Under the TALF, the Federal Reserve Bank of New York (FRBNY) loaned up to $200 billion on a non-recourse basis to holders of certain AAA-evaluated ABS backed by recently and as of late originated consumer and small business loans. The FRBNY extended loans in an amount equivalent to the market value of the ABS, less a retained percentage known as a haircut, and these loans were secured consistently by the ABS.

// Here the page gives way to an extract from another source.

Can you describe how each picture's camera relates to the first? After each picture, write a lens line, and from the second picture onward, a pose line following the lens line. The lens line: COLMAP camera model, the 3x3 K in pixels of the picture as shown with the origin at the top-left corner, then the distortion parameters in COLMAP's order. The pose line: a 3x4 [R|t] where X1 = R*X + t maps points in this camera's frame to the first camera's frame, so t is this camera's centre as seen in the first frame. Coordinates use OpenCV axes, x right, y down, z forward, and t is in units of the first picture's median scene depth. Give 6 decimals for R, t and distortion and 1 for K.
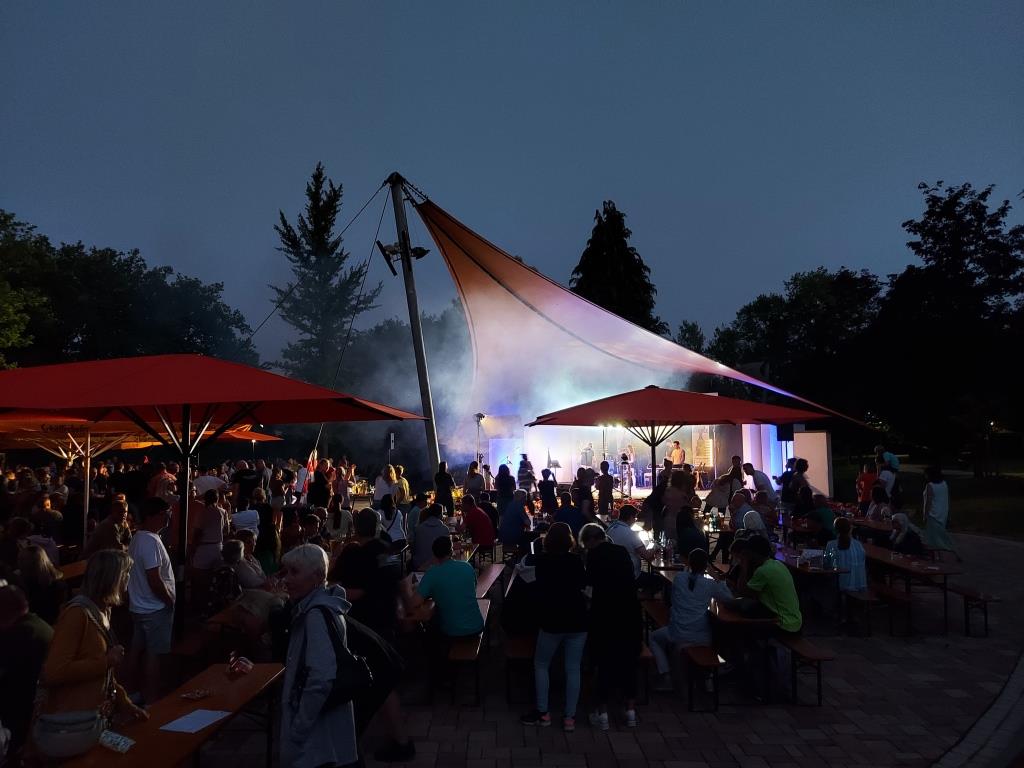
lens RADIAL K [[744.0, 0, 512.0], [0, 744.0, 384.0], [0, 0, 1]] dist [0.071798, -0.064436]
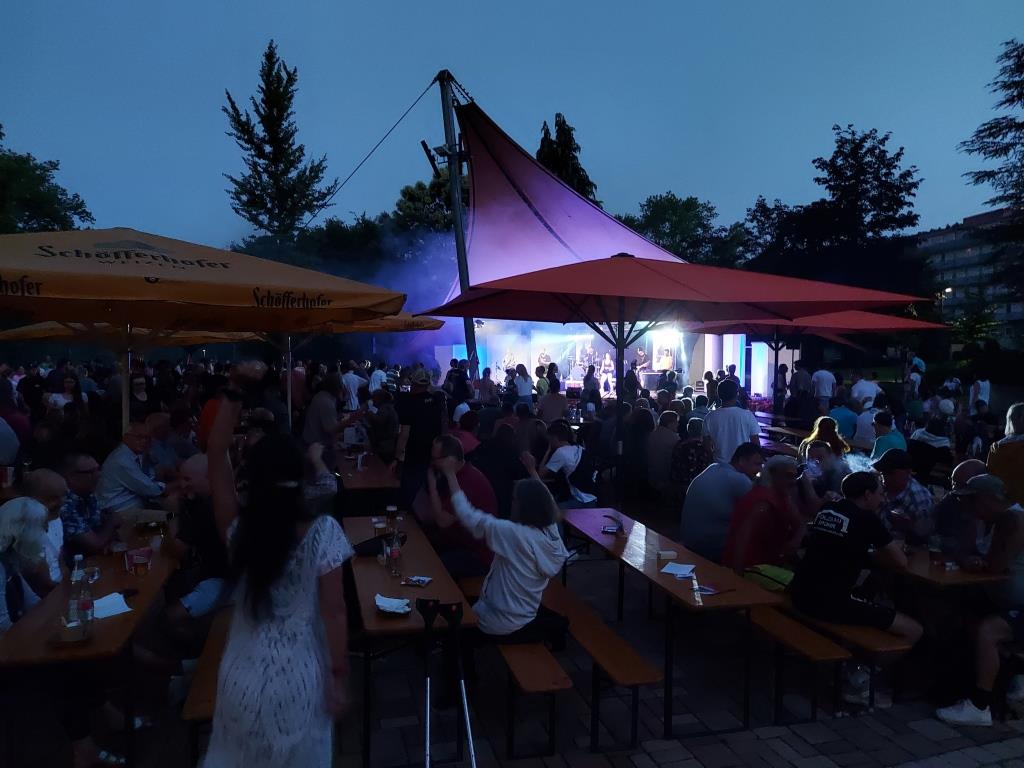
lens RADIAL K [[744.0, 0, 512.0], [0, 744.0, 384.0], [0, 0, 1]] dist [0.071798, -0.064436]
pose [[0.966560, 0.003012, 0.256424, -0.212233], [-0.033632, 0.992783, 0.115109, 0.005724], [-0.254226, -0.119884, 0.959686, -0.009564]]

The U.S. Treasury Department under the Troubled Asset Relief Program (TARP) of the [Emergency Economic Stabilization Act of 2008](/emergency-economic-solidness act) gave $20 billion of credit protection to the FRBNY regarding the TALF. The TALF started operation in March 2009 and was closed for new loan extensions on June 30, 2010. The last outstanding TALF loan was repaid in full in Oct. 2014.
TALF's Success
Over the life of the program, all TALF loans were repaid in full at or before their separate maturity dates. The New York Fed didn't cause a loss on any TALF loan, as per the Fed. As all TALF loans were repaid in full, no TALF collateral was given up to the New York Fed, and TALF LLC acquired no such assets during its presence.
The Treasury received 90% of the month to month distributions and the New York Fed received 10%. In the aggregate, TALF LLC paid a total of $745.7 million in such distributions to the Treasury and New York Fed, the Fed reported.
TALF was one of a number of government programs to assist with balancing out the economy and thaw credit during the financial crisis. Financial specialists generally concur that the measures taken accomplished their intended purpose without enormous losses to the Treasury.
Features
- In the 2008 financial crisis, the Federal Reserve sent off the Term Asset-Backed Securities Loan Facility (TALF) to increase the availability of consumer credit.
- Another TALF program was begun during the 2020 crisis for a similar explanation, which ended on Dec. 31, 2020.
- Asset-Backed Securities (ABS) are illiquid assets, similar to business loans, that are packaged into attractive securities.